Shiseido profit and sales impacted by continued challenges in China and travel retail
Japanese beauty group Shiseido has reported an increase in sales to £1.2 billion (¥249.5 billion) for the first quarter, but faced continued challenges in China and across its travel retail business.
Net sales lifted 3.9% on a reported basis for the three months ending 31 March 2024, but dropped 2.7% on a constant currency basis.
The company said it delivered "robust" growth in Japan, the Americas and EMEA, bolstered by innovations and new product launches.
In the Japan business, Shiseido accelerated growth, benefiting from the success of its activities focusing on high-growth and high-profit brands, as well as strategic marketing for creating new categories coupled with an increasing demand from inbound tourists.
Meanwhile, the Americas and EMEA businesses maintained a "steady" momentum, with growth from the Shiseido brand as well as fragrances, led by Narciso Rodriguez. It comes as the firm eyes further UK growth as it drives continued brand awareness and sales in the region.
Drunk Elephant also enjoyed another quarter of growth following a number of brick-and-mortar footprint and proactive marketing activities. As a result, EMEA net sales reached £177 million (¥34.8 billion), up 25.2% on a reported basis and 10.4% on a constant currency basis.
While many beauty companies are struggling in China due to a decline in travel retail and a slowdown in spending, Shiseido also said the release of treated radioactive water from the Fukushima nuclear plant last year, which triggered a boycott of Japanese products by Chinese consumers, continued to impact sales, with a decline of 3% in the region.

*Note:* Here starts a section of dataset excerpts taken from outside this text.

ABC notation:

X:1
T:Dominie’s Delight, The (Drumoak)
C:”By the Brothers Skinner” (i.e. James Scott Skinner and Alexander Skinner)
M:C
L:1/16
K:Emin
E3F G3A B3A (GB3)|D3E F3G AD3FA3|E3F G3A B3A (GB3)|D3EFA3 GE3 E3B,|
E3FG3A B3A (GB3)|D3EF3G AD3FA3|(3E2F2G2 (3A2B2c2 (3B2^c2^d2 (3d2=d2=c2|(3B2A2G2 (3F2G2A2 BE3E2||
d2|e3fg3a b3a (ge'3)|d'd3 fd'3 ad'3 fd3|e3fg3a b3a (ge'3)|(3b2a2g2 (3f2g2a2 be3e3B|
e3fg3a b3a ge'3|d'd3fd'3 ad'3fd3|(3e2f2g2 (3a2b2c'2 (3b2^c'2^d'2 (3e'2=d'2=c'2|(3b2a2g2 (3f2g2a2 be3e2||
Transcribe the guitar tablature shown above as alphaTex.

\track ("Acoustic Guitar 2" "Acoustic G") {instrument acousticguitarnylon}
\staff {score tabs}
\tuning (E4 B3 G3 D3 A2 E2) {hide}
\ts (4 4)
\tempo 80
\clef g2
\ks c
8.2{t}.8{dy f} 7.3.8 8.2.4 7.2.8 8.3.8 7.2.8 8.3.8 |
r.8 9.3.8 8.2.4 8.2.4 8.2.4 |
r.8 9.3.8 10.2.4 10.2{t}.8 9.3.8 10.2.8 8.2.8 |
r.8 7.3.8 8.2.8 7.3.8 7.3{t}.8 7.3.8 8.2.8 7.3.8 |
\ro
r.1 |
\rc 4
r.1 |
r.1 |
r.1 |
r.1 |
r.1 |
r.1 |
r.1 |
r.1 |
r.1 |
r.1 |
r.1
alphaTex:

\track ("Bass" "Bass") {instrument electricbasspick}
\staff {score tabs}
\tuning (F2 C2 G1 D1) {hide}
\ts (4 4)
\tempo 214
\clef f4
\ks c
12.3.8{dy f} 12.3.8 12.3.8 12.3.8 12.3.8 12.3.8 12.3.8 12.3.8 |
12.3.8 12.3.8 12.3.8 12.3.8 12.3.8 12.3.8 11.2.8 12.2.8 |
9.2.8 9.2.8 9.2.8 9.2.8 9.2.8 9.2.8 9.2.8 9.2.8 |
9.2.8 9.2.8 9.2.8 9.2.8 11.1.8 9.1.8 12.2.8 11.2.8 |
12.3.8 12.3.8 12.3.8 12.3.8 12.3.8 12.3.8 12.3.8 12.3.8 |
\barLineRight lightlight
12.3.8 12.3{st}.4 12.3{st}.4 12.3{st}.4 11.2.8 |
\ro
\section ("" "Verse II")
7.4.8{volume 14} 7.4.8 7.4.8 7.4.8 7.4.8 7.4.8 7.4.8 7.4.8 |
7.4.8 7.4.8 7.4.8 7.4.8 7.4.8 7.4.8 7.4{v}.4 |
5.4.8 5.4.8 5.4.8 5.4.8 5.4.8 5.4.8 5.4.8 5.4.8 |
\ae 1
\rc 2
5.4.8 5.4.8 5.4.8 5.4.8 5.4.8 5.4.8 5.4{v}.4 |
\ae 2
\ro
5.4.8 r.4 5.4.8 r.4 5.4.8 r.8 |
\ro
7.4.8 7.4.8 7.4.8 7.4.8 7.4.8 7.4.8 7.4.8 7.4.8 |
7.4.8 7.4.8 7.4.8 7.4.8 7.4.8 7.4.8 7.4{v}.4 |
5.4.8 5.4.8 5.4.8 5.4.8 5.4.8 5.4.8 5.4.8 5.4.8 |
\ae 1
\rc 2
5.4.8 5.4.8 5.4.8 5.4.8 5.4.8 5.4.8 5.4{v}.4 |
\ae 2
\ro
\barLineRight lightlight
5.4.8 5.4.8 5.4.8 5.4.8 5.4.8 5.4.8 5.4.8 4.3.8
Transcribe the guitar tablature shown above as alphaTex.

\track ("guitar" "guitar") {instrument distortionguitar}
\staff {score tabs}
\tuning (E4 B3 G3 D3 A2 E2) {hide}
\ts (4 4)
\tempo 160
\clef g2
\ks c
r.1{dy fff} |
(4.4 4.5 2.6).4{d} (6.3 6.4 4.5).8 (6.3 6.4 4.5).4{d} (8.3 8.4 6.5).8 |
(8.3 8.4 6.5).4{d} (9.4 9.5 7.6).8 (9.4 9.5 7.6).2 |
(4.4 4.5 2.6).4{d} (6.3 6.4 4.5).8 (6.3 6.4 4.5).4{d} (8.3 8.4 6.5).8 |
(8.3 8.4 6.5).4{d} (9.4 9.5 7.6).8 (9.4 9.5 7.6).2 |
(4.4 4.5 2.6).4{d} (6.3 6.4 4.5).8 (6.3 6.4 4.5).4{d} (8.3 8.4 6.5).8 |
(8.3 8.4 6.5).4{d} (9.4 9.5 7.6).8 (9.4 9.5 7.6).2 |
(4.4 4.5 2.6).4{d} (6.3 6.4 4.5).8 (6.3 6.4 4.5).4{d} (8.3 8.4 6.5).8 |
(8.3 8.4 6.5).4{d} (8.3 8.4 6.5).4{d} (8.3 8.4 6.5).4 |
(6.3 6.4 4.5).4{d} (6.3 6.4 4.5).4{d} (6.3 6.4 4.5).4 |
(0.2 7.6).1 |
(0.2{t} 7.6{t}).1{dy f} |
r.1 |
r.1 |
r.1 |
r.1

Net sales also dropped across its travel retail business due to "retailer inventory adjustments amid tighter regulations with the ongoing shift in retailers returning back to a business model focused on tourists".
While the profitability of the business was impacted by the weak sales growth in China and across travel retail, Shiseido said it managed to deliver growth in core operating profit across all other segments, namely its Japan, China, Asia Pacific, Americas and EMEA businesses.